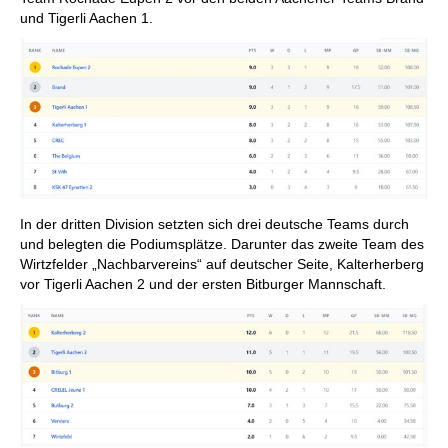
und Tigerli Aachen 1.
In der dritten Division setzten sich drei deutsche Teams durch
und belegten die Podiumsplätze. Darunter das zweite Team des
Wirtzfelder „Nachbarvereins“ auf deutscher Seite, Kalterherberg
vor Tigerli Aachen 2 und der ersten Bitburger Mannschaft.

------------------------------------

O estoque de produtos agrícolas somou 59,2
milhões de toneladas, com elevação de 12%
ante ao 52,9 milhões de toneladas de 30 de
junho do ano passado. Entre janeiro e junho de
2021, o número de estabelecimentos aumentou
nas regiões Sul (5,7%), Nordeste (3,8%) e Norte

------------------------------------

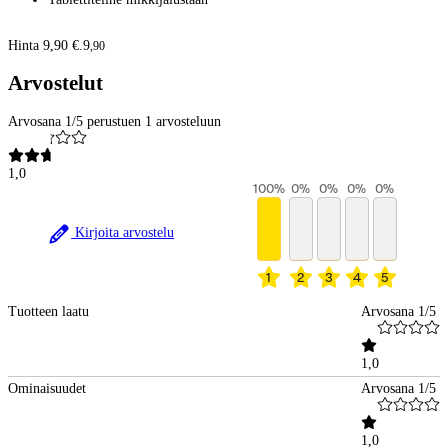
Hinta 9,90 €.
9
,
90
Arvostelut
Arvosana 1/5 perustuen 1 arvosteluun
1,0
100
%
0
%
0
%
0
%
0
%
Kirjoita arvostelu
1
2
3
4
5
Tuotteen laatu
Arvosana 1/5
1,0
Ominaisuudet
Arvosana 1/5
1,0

------------------------------------

From the records above, reproduce exactly the lines from the one with "und Tigerli Aachen 1." to the one with "vor Tigerli Aachen", both included, and no others.

und Tigerli Aachen 1.
In der dritten Division setzten sich drei deutsche Teams durch
und belegten die Podiumsplätze. Darunter das zweite Team des
Wirtzfelder „Nachbarvereins“ auf deutscher Seite, Kalterherberg
vor Tigerli Aachen 2 und der ersten Bitburger Mannschaft.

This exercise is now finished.